(Уха – Uha – oo ha)
This has always been one of those hard to explain foods when it came to getting my American friends to try it, but it has been a hit every time.
Traditionally, the stock for Uha is cooked low and slow over the course of a few hours using fish heads, bones and tails. However, this is definitely the way to make sure your entire house smells like you’ve been working outside at the fish docks all day, in the middle of the Southern heat. Not cute. So in order to avoid any smells of the ocean filling your home, we cook the fish towards the end. Whilst the stock isn’t a rich fish stock, it still gets a good bit of that seafood flavor in it, but without having to air the house out afterwards.
There was a running joke growing up in a building in NYC, that you were able to tell if you had other Russians living on the same floor when you could smell the fish broth disseminating throughout the hallways.
INGREDIENTS :
- 2 Salmon steaks (or 1 steak and 1LB shrimp ; peeled and deveined)
- 1 large carrot, grated
- 2 large russet potatoes, peeled and sliced
- 2-3 TB dill, chopped
- 4-6 allspice berries
- 3-4 bay leaves
- 4 scallion stalks , chopped (more if preferred)
- 1 TB butter
- 1 TB sour cream (optional)
STEPS :
- Fill a pot 3/4 of the way full, salt well and bring to a boil. Choose a pot size to your liking, but also so that it fits all the ingredients. I typically go with medium to large pots for soups.
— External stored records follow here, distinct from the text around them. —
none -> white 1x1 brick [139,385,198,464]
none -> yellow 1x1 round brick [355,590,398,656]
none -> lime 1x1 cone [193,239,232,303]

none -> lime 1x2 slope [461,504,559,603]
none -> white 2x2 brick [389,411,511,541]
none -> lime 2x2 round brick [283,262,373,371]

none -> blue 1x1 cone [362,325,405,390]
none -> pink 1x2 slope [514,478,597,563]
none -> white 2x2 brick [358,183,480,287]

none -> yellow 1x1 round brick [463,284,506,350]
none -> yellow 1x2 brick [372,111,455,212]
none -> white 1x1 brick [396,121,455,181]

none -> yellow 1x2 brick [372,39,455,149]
- Once water is boiling, add in your grated carrots and allow them to cook for 3-5 minutes. You should also toss in your allspice berries and bay leaves at this time.
- While the carrots are cooking, cut your salmon into cubes roughly 1″ thickness. Set the salmon cubes aside for now.
- Add the potatoes to your boiling water and cook for 5-7 minutes, until potatoes are almost fully cooked through. You can check on their doneness level by lifting some out of the water and poking them with a knife. If they are rubbery or hard, cook longer. Once they begin breaking when being poked, you’ll know they’re nearing being fully cooked.
- Once your potatoes are nearly done, add the salmon cubes to your pot (and shrimp, if you’d like) and cook for an additional 5 minutes.
- Once your seafood is cooked, add in your chopped fresh herbs and a tablespoon of butter. Turn off heat and cover your pot with a lid and let everything sit for 10-15 minutes. Then mix it all up.
- Add a dollop of sour cream on top, if desired.. and trust me, it should be desired.
WHY THE BUTTER?
My mom always taught me that the way to add an extra little oomph to “light” soups, is by adding that little bit of buttery goodness at the very end and letting it incorporate itself into the soup base. Butter is full of vitamins (Vitamins A, D, E and K2) along with calcium, CLA (conjugated linoleic acid – which can help with metabolism, lowering body fat, and has anti-cancer properties),butyrate (can improve gut function), anti-oxidants and anti-stiffness factors that can help prevent joint calcification, cataracts and hardening of the arteries.
Basically, butter is not only delicious, it’s also GOOD for you.